Home-doesn't-work 5 notes

It has been observed that the first homework problem I assigned is made… difficult… by the fact that the example code does not actually work.

This is in fact still an open bug of the NLTK book, but there are some details in a related bug report.

However, the main thing is that the thing you would base your approach to problem 9 on, the listing that starts with text = 'That U.S.A. poster-print costs $12.40...', does not work on the current version of NLTK. The reason is that the behavior of “capturing groups” has changed.
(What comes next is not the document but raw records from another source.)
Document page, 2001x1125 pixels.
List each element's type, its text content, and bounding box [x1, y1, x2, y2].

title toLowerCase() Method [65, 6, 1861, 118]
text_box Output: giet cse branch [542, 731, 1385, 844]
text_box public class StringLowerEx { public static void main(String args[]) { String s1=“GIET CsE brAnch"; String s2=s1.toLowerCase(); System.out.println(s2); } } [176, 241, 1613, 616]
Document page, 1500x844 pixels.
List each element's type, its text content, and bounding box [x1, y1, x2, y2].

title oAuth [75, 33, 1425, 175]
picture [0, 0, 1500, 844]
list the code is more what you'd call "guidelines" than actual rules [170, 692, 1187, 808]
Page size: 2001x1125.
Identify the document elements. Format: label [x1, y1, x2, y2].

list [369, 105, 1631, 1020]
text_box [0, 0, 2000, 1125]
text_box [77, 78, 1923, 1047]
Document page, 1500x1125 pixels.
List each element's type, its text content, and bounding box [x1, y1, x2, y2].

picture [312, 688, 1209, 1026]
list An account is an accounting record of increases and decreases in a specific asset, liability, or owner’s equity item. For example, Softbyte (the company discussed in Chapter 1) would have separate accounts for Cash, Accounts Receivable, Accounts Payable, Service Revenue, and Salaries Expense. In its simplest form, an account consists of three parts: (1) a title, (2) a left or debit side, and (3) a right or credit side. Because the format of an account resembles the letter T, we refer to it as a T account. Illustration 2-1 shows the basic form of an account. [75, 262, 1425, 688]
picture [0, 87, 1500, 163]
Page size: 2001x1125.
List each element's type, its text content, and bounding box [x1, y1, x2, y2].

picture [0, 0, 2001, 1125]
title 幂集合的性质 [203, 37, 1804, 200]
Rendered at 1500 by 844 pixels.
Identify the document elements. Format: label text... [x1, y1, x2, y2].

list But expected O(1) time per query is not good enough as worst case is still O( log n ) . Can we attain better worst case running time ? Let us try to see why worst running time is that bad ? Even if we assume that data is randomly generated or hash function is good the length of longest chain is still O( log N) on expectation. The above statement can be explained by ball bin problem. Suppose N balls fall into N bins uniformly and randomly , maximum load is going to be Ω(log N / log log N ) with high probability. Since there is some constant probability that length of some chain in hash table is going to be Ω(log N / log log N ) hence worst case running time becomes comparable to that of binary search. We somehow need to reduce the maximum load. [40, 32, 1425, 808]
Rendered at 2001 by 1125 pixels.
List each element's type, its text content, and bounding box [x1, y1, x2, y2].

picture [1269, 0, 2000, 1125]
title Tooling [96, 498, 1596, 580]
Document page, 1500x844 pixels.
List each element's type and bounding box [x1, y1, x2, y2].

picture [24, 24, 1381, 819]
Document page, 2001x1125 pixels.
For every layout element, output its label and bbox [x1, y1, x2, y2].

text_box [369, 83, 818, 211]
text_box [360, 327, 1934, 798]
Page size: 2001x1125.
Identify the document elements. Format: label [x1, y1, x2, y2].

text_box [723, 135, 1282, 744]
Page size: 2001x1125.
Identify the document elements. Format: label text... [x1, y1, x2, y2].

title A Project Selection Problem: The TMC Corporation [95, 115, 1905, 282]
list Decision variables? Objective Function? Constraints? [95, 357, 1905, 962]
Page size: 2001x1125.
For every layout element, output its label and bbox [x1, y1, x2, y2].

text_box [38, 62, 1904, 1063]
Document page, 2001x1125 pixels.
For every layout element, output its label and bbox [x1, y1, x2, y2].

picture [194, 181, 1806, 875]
Basically, it misbehaves when you use grouping parentheses, so where you have a capturing group like (...) you want to instead use a non-capturing group like (?:...). Concretely, the example from chapter 3 should read:

>>> text = "That U.S.A. poster-print costs $12.40..."
>>> pattern = r'''(?x)    # set flag to allow verbose regexps
...     (?:[A-Z]\.)+        # abbreviations, e.g. U.S.A.
...   | \w+(?:-\w+)*        # words with optional internal hyphens
...   | \$?\d+(?:\.\d+)?%?  # currency and percentages, e.g. $12.40, 82%
...   | \.\.\.            # ellipsis
...   | [][.,;"'?():-_`]  # these are separate tokens; includes ], [
... '''
>>> nltk.regexp_tokenize(text, pattern)
['That', 'U.S.A.', 'poster-print', 'costs', '$12.40', '...']

That worked for me anyway. That should be able to give you a basis to work from when doing problem 9.